Exercise directions
Copy the data below character for character, leaving out the pictures.

Provided material
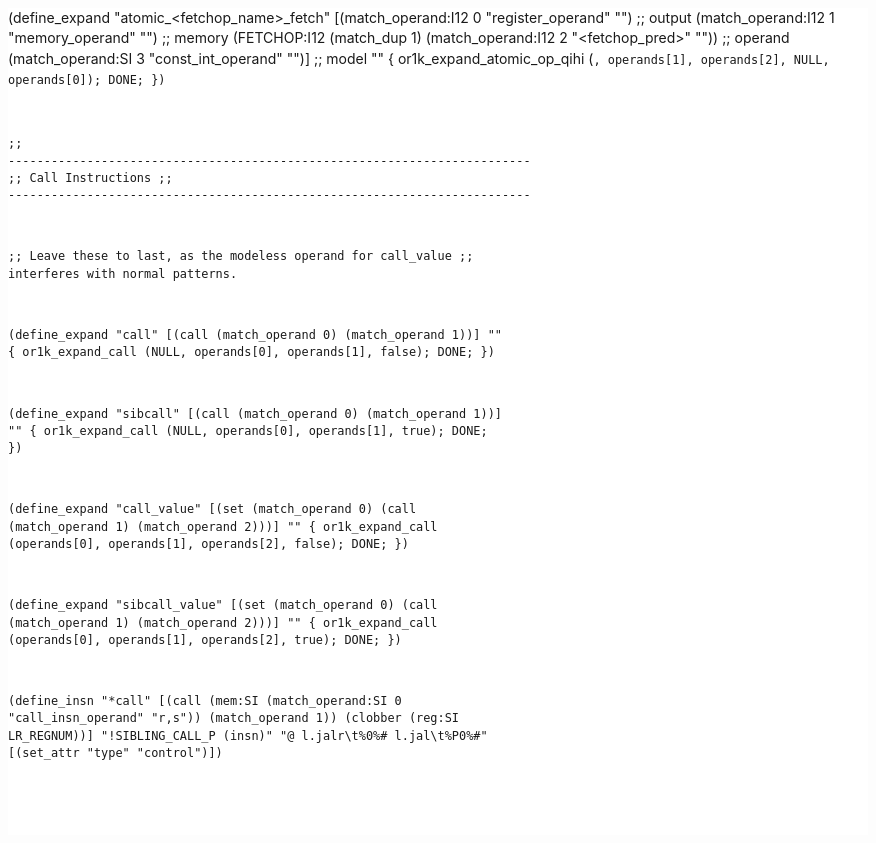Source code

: (define_expand "atomic_<fetchop_name>_fetch<mode>"
  [(match_operand:I12 0 "register_operand" "")		;; output
   (match_operand:I12 1 "memory_operand" "")		;; memory
   (FETCHOP:I12 (match_dup 1)
     (match_operand:I12 2 "<fetchop_pred>" ""))	;; operand
   (match_operand:SI 3 "const_int_operand" "")]		;; model
  ""
{
  or1k_expand_atomic_op_qihi (<CODE>, operands[1], operands[2],
			      NULL, operands[0]);
  DONE;
})

;; -------------------------------------------------------------------------
;; Call Instructions
;; -------------------------------------------------------------------------

;; Leave these to last, as the modeless operand for call_value
;; interferes with normal patterns.

(define_expand "call"
  [(call (match_operand 0) (match_operand 1))]
  ""
{
  or1k_expand_call (NULL, operands[0], operands[1], false);
  DONE;
})

(define_expand "sibcall"
  [(call (match_operand 0) (match_operand 1))]
  ""
{
  or1k_expand_call (NULL, operands[0], operands[1], true);
  DONE;
})

(define_expand "call_value"
  [(set (match_operand 0) (call (match_operand 1) (match_operand 2)))]
  ""
{
  or1k_expand_call (operands[0], operands[1], operands[2], false);
  DONE;
})

(define_expand "sibcall_value"
  [(set (match_operand 0) (call (match_operand 1) (match_operand 2)))]
  ""
{
  or1k_expand_call (operands[0], operands[1], operands[2], true);
  DONE;
})

(define_insn "*call"
  [(call (mem:SI (match_operand:SI 0 "call_insn_operand" "r,s"))
	 (match_operand 1))
   (clobber (reg:SI LR_REGNUM))]
  "!SIBLING_CALL_P (insn)"
  "@
   l.jalr\t%0%#
   l.jal\t%P0%#"
  [(set_attr "type" "control")])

Response to this task
Source code

: (define_expand "atomic_<fetchop_name>_fetch<mode>"
  [(match_operand:I12 0 "register_operand" "")		;; output
   (match_operand:I12 1 "memory_operand" "")		;; memory
   (FETCHOP:I12 (match_dup 1)
     (match_operand:I12 2 "<fetchop_pred>" ""))	;; operand
   (match_operand:SI 3 "const_int_operand" "")]		;; model
  ""
{
  or1k_expand_atomic_op_qihi (<CODE>, operands[1], operands[2],
			      NULL, operands[0]);
  DONE;
})

;; -------------------------------------------------------------------------
;; Call Instructions
;; -------------------------------------------------------------------------

;; Leave these to last, as the modeless operand for call_value
;; interferes with normal patterns.

(define_expand "call"
  [(call (match_operand 0) (match_operand 1))]
  ""
{
  or1k_expand_call (NULL, operands[0], operands[1], false);
  DONE;
})

(define_expand "sibcall"
  [(call (match_operand 0) (match_operand 1))]
  ""
{
  or1k_expand_call (NULL, operands[0], operands[1], true);
  DONE;
})

(define_expand "call_value"
  [(set (match_operand 0) (call (match_operand 1) (match_operand 2)))]
  ""
{
  or1k_expand_call (operands[0], operands[1], operands[2], false);
  DONE;
})

(define_expand "sibcall_value"
  [(set (match_operand 0) (call (match_operand 1) (match_operand 2)))]
  ""
{
  or1k_expand_call (operands[0], operands[1], operands[2], true);
  DONE;
})

(define_insn "*call"
  [(call (mem:SI (match_operand:SI 0 "call_insn_operand" "r,s"))
	 (match_operand 1))
   (clobber (reg:SI LR_REGNUM))]
  "!SIBLING_CALL_P (insn)"
  "@
   l.jalr\t%0%#
   l.jal\t%P0%#"
  [(set_attr "type" "control")])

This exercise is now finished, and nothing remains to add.